:: Exercise ::
Transcribe without any change the stretch of rows below from the line containing "collectors: P. M. Peterson & L. E. Brothers" through the line containing "collectors: O. L. Haught", including both of those lines.

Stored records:
---------------

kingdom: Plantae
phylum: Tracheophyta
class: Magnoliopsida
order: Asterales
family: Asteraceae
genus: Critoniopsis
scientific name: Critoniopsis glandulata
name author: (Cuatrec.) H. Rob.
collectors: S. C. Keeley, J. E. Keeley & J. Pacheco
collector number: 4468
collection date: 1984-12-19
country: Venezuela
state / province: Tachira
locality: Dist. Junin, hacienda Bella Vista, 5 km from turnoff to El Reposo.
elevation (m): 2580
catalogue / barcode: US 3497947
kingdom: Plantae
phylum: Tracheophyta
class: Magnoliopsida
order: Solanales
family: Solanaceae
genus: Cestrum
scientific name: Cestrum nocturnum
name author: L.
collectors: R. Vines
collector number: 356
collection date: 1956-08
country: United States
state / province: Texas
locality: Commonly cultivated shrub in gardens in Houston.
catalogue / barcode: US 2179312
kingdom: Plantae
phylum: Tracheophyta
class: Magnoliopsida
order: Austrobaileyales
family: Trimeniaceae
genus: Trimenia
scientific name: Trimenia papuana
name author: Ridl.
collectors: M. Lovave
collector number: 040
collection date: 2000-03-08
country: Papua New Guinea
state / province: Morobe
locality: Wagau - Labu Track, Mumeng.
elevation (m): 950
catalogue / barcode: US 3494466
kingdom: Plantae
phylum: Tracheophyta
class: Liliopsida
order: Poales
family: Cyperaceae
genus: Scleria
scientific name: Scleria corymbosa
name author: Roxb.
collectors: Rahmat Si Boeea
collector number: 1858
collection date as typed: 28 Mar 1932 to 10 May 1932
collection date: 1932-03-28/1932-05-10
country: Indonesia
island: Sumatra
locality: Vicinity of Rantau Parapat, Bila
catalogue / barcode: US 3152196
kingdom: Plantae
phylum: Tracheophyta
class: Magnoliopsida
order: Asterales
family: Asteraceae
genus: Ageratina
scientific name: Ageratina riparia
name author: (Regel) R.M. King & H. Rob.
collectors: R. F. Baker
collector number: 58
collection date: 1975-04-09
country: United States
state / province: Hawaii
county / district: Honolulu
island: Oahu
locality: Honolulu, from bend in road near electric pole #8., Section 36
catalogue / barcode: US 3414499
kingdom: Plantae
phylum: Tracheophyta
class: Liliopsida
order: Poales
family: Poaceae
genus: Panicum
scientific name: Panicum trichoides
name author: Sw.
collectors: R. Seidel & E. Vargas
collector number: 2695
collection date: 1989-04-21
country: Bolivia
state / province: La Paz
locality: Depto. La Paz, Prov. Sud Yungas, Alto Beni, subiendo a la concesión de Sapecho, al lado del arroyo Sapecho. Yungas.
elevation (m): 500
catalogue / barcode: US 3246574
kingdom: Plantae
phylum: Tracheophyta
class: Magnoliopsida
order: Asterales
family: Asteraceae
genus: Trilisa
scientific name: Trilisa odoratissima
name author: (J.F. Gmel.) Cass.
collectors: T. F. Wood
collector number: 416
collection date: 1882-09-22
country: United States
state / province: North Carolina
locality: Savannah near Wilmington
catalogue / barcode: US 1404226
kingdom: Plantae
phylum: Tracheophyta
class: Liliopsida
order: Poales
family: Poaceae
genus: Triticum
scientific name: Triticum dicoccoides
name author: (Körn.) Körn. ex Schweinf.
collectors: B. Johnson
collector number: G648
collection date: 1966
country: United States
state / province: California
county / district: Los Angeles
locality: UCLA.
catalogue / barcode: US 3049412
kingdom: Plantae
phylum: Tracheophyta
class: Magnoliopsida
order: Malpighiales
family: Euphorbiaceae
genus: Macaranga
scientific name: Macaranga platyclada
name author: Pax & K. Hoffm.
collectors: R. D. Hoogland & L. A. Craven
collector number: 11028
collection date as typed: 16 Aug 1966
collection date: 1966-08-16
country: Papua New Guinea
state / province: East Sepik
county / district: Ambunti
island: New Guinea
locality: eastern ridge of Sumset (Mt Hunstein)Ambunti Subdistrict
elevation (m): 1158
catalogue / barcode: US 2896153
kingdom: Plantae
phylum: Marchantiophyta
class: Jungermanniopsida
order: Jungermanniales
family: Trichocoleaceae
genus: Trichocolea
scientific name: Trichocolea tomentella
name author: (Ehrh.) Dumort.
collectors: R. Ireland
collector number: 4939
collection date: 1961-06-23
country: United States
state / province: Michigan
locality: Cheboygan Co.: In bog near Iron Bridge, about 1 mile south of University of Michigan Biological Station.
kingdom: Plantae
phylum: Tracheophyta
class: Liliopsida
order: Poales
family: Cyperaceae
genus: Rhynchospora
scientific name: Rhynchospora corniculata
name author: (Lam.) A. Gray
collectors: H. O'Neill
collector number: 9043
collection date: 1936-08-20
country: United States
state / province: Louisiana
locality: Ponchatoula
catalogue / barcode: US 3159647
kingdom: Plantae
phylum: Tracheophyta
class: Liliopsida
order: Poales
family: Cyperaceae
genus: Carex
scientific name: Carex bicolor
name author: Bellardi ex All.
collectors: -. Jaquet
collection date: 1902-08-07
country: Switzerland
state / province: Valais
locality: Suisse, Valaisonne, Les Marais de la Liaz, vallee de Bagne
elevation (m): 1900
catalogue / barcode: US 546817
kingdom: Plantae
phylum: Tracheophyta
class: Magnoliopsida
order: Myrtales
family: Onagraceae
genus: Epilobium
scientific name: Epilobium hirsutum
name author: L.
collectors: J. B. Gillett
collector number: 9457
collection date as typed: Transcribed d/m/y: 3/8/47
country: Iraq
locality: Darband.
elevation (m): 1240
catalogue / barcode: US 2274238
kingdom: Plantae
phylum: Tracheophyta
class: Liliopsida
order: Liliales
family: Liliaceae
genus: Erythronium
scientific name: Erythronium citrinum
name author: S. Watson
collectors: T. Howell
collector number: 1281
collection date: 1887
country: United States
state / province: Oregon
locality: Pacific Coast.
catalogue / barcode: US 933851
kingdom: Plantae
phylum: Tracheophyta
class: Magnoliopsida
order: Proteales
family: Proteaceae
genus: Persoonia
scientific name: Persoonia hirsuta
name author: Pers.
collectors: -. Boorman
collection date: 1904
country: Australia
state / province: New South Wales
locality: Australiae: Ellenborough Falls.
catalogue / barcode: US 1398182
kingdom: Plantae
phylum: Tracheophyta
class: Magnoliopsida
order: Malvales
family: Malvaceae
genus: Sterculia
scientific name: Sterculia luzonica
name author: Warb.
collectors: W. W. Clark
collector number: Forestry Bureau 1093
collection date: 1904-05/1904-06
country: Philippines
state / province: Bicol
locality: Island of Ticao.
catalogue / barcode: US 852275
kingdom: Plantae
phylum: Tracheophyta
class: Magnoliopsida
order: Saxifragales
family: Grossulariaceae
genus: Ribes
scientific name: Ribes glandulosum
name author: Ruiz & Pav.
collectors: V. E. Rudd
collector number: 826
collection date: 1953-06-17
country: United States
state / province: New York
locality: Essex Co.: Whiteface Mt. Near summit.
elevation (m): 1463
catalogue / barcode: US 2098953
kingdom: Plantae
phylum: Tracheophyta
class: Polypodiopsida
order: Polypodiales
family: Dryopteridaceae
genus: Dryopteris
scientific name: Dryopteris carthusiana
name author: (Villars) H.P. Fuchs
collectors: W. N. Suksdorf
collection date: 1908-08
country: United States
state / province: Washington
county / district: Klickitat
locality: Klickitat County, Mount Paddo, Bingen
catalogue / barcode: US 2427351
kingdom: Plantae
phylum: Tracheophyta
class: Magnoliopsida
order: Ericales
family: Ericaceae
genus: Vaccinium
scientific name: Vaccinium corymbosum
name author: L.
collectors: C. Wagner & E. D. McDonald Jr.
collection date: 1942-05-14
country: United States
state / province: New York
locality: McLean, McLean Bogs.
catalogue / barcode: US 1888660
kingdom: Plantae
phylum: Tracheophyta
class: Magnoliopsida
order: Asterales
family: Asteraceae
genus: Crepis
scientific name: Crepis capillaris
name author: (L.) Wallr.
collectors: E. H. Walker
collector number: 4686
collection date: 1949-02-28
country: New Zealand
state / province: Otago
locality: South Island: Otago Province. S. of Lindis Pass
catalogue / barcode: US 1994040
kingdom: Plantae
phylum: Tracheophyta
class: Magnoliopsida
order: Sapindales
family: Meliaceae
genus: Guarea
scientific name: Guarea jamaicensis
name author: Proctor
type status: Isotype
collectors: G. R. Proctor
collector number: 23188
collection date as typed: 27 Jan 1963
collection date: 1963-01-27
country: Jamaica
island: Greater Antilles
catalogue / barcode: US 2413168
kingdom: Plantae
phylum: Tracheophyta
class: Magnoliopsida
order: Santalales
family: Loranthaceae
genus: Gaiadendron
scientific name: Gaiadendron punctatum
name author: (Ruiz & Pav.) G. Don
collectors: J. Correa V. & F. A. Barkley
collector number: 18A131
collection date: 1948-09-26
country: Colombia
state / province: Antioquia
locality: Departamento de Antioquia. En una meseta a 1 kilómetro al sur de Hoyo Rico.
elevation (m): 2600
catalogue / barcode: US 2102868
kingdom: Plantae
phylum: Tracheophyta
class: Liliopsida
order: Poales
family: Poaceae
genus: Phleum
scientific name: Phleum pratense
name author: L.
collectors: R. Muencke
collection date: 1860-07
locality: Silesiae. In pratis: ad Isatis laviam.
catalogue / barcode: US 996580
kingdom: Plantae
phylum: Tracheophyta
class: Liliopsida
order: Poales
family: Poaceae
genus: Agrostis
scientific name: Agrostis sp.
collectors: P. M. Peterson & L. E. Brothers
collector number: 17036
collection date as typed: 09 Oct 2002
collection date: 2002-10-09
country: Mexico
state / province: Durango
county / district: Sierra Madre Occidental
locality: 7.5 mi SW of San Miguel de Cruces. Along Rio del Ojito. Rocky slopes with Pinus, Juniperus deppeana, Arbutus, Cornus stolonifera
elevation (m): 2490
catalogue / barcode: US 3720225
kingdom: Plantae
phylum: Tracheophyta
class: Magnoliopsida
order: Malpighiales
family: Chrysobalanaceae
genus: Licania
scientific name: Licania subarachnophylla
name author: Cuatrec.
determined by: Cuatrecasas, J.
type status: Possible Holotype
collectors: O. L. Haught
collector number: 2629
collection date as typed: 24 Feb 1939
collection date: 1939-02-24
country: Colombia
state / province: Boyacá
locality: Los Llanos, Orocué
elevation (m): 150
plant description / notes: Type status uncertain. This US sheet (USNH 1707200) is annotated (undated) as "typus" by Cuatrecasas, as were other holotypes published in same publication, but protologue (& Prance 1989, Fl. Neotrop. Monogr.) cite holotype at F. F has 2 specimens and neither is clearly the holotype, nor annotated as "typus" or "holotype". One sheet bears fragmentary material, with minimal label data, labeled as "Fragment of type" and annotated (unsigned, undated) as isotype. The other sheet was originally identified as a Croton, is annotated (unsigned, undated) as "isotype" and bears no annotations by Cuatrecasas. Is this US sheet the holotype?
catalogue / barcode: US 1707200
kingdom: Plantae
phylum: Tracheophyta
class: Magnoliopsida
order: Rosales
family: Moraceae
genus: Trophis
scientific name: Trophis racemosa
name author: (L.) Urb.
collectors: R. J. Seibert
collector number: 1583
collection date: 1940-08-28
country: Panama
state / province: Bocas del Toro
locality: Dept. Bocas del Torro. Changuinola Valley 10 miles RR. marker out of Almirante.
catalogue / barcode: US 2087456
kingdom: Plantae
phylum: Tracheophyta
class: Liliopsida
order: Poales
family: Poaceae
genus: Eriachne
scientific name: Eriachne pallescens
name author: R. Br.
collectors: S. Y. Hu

---------------

:: Result of this task ::
collectors: P. M. Peterson & L. E. Brothers
collector number: 17036
collection date as typed: 09 Oct 2002
collection date: 2002-10-09
country: Mexico
state / province: Durango
county / district: Sierra Madre Occidental
locality: 7.5 mi SW of San Miguel de Cruces. Along Rio del Ojito. Rocky slopes with Pinus, Juniperus deppeana, Arbutus, Cornus stolonifera
elevation (m): 2490
catalogue / barcode: US 3720225
kingdom: Plantae
phylum: Tracheophyta
class: Magnoliopsida
order: Malpighiales
family: Chrysobalanaceae
genus: Licania
scientific name: Licania subarachnophylla
name author: Cuatrec.
determined by: Cuatrecasas, J.
type status: Possible Holotype
collectors: O. L. Haught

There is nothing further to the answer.